Despite phenomenon like prescription painkiller addiction and pill mills, the Food and Drug Administration recently rejected mandatory training for doctors who prescribe powerful long-acting narcotic painkillers. The announcement came after years of deliberation by the agency to try to come up with a method of curbing prescription painkiller abuse. A panel in 2010 vehemently rejected another proposal for doctors to voluntarily go through the training, and instead suggested mandatory training for all doctors.

Groups such as the American Medical Association strongly oppose any mandatory training for doctors who prescribe painkillers, and argue that doing so would cut back the number of physicians available to treat patients that suffer from pain, as well as being burdensome to doctors.
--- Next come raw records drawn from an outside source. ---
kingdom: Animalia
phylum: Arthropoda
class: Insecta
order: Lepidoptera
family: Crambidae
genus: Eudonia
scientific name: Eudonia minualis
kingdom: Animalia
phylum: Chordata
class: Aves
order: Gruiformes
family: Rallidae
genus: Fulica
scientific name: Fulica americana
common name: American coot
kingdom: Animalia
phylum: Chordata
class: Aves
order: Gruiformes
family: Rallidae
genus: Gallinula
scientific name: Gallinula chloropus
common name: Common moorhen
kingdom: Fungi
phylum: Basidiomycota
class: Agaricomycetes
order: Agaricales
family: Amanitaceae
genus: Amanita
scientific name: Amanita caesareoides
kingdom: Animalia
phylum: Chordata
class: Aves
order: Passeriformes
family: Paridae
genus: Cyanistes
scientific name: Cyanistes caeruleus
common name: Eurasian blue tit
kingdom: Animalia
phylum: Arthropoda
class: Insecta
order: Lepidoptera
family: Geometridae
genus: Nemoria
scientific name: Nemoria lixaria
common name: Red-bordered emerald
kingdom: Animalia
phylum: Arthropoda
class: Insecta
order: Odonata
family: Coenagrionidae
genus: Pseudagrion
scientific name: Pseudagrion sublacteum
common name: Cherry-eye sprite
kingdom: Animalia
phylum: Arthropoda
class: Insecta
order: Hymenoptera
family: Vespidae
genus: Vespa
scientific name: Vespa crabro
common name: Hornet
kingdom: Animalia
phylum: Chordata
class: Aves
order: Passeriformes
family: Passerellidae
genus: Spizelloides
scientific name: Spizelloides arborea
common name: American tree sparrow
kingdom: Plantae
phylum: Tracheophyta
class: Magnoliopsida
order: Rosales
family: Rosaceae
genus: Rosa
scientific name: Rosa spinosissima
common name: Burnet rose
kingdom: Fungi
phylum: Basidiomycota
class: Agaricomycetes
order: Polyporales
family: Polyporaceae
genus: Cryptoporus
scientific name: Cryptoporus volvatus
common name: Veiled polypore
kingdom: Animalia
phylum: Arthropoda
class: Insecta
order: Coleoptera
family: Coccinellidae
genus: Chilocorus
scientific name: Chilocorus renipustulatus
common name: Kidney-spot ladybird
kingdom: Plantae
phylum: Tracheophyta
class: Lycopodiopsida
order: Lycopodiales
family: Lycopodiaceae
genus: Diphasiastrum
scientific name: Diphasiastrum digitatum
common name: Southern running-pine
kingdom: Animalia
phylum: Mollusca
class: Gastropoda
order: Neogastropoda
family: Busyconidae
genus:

Nevertheless, the FDA Commissioner, Margaret Hamburg, announced on Monday that the agency is still hopeful that congress will pass mandatory training legislation soon to curb the problem of prescription painkiller abuse. In the meantime, the FDA has proposed a voluntary training program for doctors that include 2-3 hours of training and would be paid for by the companies that manufacture prescription painkillers, although those companies would have no say in what materials would be included in the training. Prescription drug companies would also be required to hand out brochures to patients explaining the risks of the drugs and instructions for emergency care. The FDA is hopeful that 60% of the 320,000 U.S. doctors who prescribe narcotic painkillers will undergo the training within three years of its implementation.